En l’espèce, les faits reprochés à Jérémy Hoffner sont le détournement de tout ou partie de certaines ventes de camping-car. Pour les nombreux plaignants, la façon de procéder est similaire. Ces derniers déposent leur camping-car en dépôt-vente à la société Terre d’Émeraude auprès de son gérant Jérémy Hoffner, mais le contrat signé mentionne également la société voisine, Loisirs Méditerranée. Parfois, le véhicule est également garé sur le parking de Loisirs Méditerranée, alors même que le contrat est signé avec Terre d’Émeraude.
Une proximité trouble qui l’est encore plus, au regard des magistrats, quand ils exposent que l’argent des véhicules vendus était encaissé par Loisirs Méditerranée. Et surtout, les plaignants entendus hier n’ont jamais récupéré l’argent de ces transactions.

Pourtant pour Jérémy, tout était clair : «  Ma société, Terre d’Émeraude, a été fortement perturbée par des travaux de voirie longs de 18 mois. Le chiffre d’affaires a périclité, c’est pourquoi j’ai collaboré avec Loisirs Méditerranée en qualité d’apporteur d’affaire. Mais tout était clair sur les contrats  ». En 2010, la société est placée en redressement, avant d’être liquidée en 2011. «  Ces procédures ont fait que je n’ai pas eu accès à l’argent des camping-cars  » se justifie Jérémy.
Lorsque dans les auditions, le gérant de Loisirs Méditerranée explique avoir créé cette entreprise à la demande de Jérémy Hoffner, et qu’il n’était qu’un gérant de paille pendant que le prévenu était le gérant de fait, ce dernier crie au complot.
Sur ce point, la cour d’appel de Montpellier a statué en juin dernier, retenant que la gérance de fait de M. Hoffner n’était pas prouvée.
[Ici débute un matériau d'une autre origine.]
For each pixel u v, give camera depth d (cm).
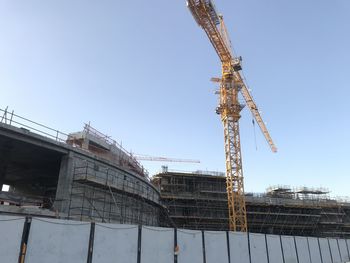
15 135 2592
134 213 3806
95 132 3906
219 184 6950
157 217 4981
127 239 1725
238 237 2350
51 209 2806
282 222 7394
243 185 5919
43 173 3925
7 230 1386
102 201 3247
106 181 3153
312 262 3003
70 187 2895
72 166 2973
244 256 2333
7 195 2772
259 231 7319
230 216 5831
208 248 2112
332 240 3456
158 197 5150
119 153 4197
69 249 1530
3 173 3841
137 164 4634
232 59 6341
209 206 6669
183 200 6581
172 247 1917
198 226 6500
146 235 1814
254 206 7325
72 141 3722
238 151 6047
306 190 8438
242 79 6819
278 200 7444
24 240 1426
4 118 2534
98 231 1642
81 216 2836
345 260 3506
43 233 1476
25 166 3609
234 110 6188
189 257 1978
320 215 7781
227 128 6159
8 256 1362
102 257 1614
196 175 6819
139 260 1748
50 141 2831
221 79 6419
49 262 1462
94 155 3228
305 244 3022
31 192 4638
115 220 3366
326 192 8488
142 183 4200
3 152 3039
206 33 5878
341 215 8188
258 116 7725
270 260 2545
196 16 5522
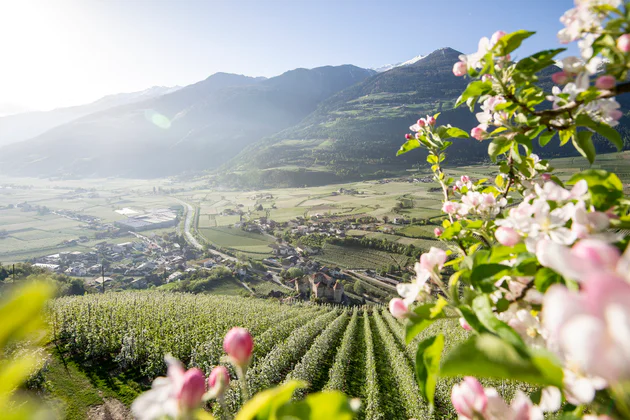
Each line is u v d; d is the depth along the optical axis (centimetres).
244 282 7606
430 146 348
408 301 139
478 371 72
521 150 254
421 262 145
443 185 342
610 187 141
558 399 119
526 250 129
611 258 56
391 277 7481
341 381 2097
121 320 2964
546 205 131
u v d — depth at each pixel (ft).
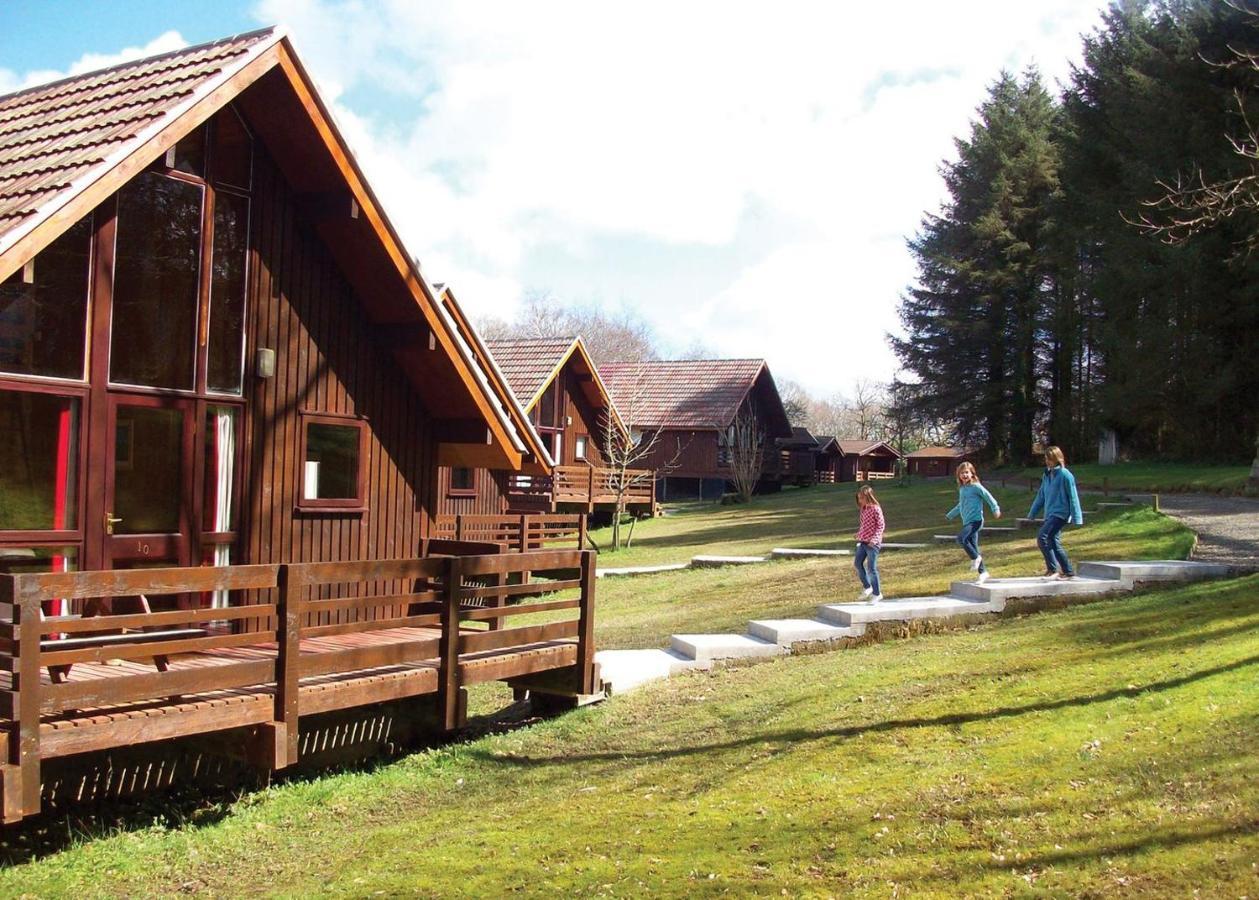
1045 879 16.88
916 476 230.27
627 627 54.80
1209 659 27.86
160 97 28.07
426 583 39.19
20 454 27.09
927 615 42.27
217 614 25.11
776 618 49.49
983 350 182.70
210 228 31.48
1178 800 19.07
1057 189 166.20
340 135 32.17
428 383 38.55
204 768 28.35
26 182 25.62
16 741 21.12
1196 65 110.11
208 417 31.89
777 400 186.09
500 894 19.92
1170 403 119.55
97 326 28.48
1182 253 109.60
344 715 31.86
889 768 24.08
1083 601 43.83
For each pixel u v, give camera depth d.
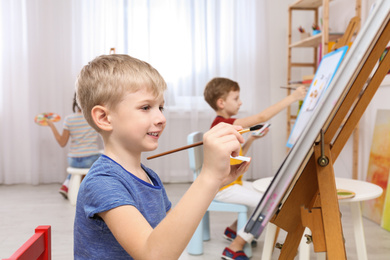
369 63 0.80
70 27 3.72
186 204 0.58
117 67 0.74
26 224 2.52
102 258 0.69
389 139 2.47
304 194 0.90
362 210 2.68
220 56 3.88
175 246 0.57
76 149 3.05
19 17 3.68
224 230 2.44
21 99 3.75
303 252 1.39
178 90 3.86
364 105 0.84
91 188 0.68
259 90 3.90
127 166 0.77
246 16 3.85
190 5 3.76
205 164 0.60
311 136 0.68
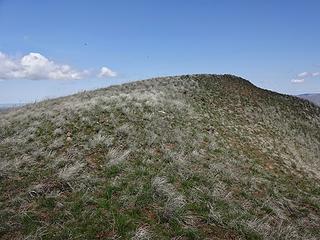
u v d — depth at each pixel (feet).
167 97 89.92
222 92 121.90
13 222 24.38
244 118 94.89
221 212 28.25
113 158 36.37
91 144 40.24
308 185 46.16
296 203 35.42
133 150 39.52
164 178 32.32
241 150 54.19
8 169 32.94
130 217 25.53
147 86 119.75
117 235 23.34
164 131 49.80
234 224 26.55
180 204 28.09
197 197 30.17
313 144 99.76
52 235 23.09
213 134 57.67
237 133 67.87
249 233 25.86
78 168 33.14
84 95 98.02
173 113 63.10
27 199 27.61
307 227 30.30
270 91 152.15
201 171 36.22
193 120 63.21
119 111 57.31
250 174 40.45
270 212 31.19
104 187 29.76
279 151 68.74
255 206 31.76
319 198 38.73
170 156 38.88
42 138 44.21
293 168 55.36
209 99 105.70
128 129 46.62
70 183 30.32
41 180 31.09
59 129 45.85
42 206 26.73
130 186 30.04
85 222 24.50
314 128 120.67
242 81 150.61
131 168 34.19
Alors que ses clients sont mis en difficultés par le ministère public, qui leur reproche des contradictions entre leurs auditions de 2013 et leurs déclarations du jour, Maître Cohen entre dans une colère telle que le président Frédéric Ebel décide de suspendre la séance.
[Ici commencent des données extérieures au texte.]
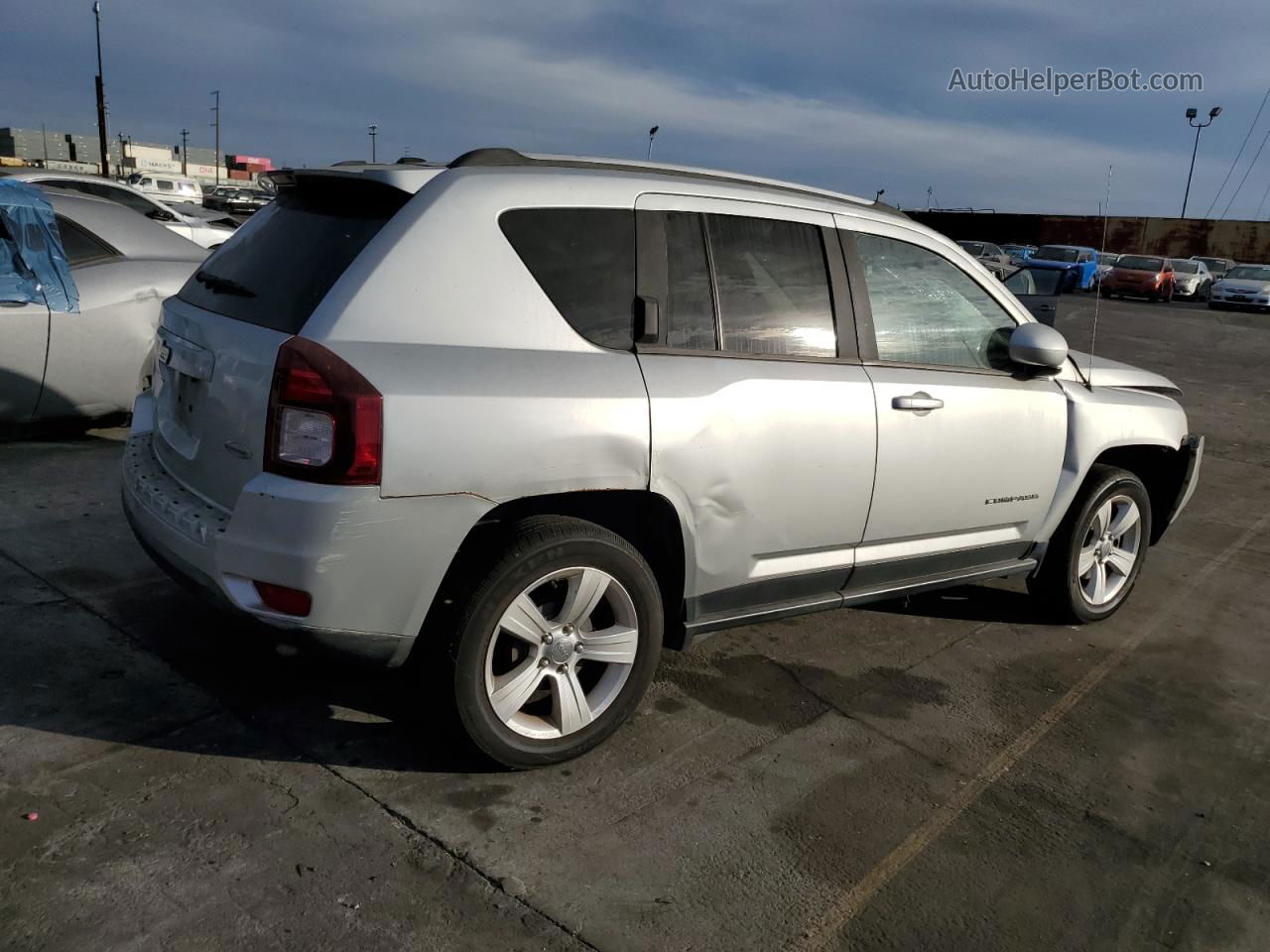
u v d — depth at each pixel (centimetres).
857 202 385
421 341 271
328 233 293
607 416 290
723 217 333
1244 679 424
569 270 298
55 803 267
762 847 279
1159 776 338
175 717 314
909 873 274
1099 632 465
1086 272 2959
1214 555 602
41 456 580
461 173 292
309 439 255
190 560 280
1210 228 4256
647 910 249
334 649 269
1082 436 432
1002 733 359
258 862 252
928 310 390
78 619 372
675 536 319
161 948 222
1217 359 1669
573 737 305
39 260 584
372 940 230
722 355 326
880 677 396
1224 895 277
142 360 625
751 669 392
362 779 292
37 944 220
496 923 240
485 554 279
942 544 398
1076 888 275
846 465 349
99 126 4122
Au retour des magistrats, les réponses des prévenus sont laconiques, à base de « Je ne me souviens pas », « C’est une erreur dans ma déclaration précédente » ou encore « Ma signature a pu être imitée ».
Dans ses réquisitions, le ministère public a demandé une peine de 3 ans dont 18 mois avec sursis et amende de 15 000 euros et interdiction définitive de gérer une société pour Jérémy, et 12 mois dont 9 avec sursis, amende de 5 000 euros et interdiction de gérer pendant 5 ans pour Jean.
Peu avare de citations bien senties ou d’effets de voix, Maître Cohen est alors entré en scène pour tenter de renvoyer les magistrats à leurs chères études. C’est tout du moins l’impression qu’il a donné. Tour à tour, il a développé les aspects éludés dans la procédure, en dépit de leur importance cruciale. Comme le temps écoulé, qui selon lui aurait pu, et dû, être raccourci à quelques mois plutôt qu’à près de 6 ans. Comme le silence du tribunal sur les 1 300 opérations de dépôt-vente réalisées par Jérémy Hoffner sans aucun problème. Comme l’absence d’enquête sur le train de vie de ses clients. Comme la rédaction des contrats signés, parfaitement valable en droit. Ou enfin comme l’arrêt de la cour d’appel de Montpellier, éludé par le tribunal.
Et d’achever par une demande de relaxe de Jean et Jérémy, ajoutant cette citation de Chamfort : «  La meilleure philosophie, relativement au monde, est d’allier, à son égard, le sarcasme de la gaieté avec l’indulgence du mépris  ».

Le tribunal a décidé de relaxer Jean Hoffner. Son fils Jérémy a été relaxé de certaines mentions, dont les usages de faux ou la banqueroute, mais coupable d’abus de bien sociaux et de six abus de confiance. Il est condamné à payer les ventes des véhicules de six victimes, à 5 000 euros d’amende, à une interdiction totale de gérer, ainsi qu’à 18 mois de prison dont 9 avec sursis.